Its market cap value puts Aramco just behind Microsoft and Apple as the world’s most valuable company. It comes as crude oil prices climb to over $82 a barrel, the highest in seven years.
Demand for energy is picking up, despite the ongoing coronavirus pandemic’s continued toll on travel and other key gas-guzzling sectors.
Aramco is mostly owned by the government of Saudi Arabia, with just under 2% of the company publicly listed on the Saudi Tadawul stock exchange. Aramco was trading at around 37.6 riyals a share, or a few cents over $10 a share, by midday Wednesday before dipping to 37.2 riyals a share, or around $9.92 a share. It remains to be seen whether it can hold this rally until trading closes.
Saudi Crown Prince Mohammed bin Salman was the architect behind the effort to publicly list a sliver of Aramco in late 2019, touting it as a way to raise capital for the kingdom’s sovereign wealth fund to then develop new cities and mega-projects across the country that create needed private sector jobs for young Saudis. The crown prince has long sought the mammoth $2 trillion valuation for Aramco.
Despite fluctuations in Aramco’s yearly earnings, the company has stuck to its promise to pay an annual dividend of $75 billion until 2024 to shareholders, the biggest of which is the government.

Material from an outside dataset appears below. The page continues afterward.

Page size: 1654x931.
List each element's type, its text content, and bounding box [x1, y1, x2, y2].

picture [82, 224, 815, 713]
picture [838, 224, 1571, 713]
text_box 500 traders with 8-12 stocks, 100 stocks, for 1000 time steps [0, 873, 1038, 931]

Aramco produces the kingdom’s vast oil and gas products, and receives directives on supply production each month from the Energy Ministry of Saudi Arabia, OPEC’s lynchpin nation.
The oil carter and other allied major oil producers this week are maintaining a gradual approach to restoring production levels that had been slashed during the pandemic, agreeing to add only 400,000 barrels per day in November.
Demand for oil is forecast to hit 99 million barrels per day by the end of the year, and a little over 100 million per day next year.
Aramco raked in a net income of around $47 billion in the first half of 2021, double what it earned over the same period last year when the coronavirus grounded travel and pummeled global demand for oil. This put Aramco back squarely where it was before the pandemic struck and sunk earnings.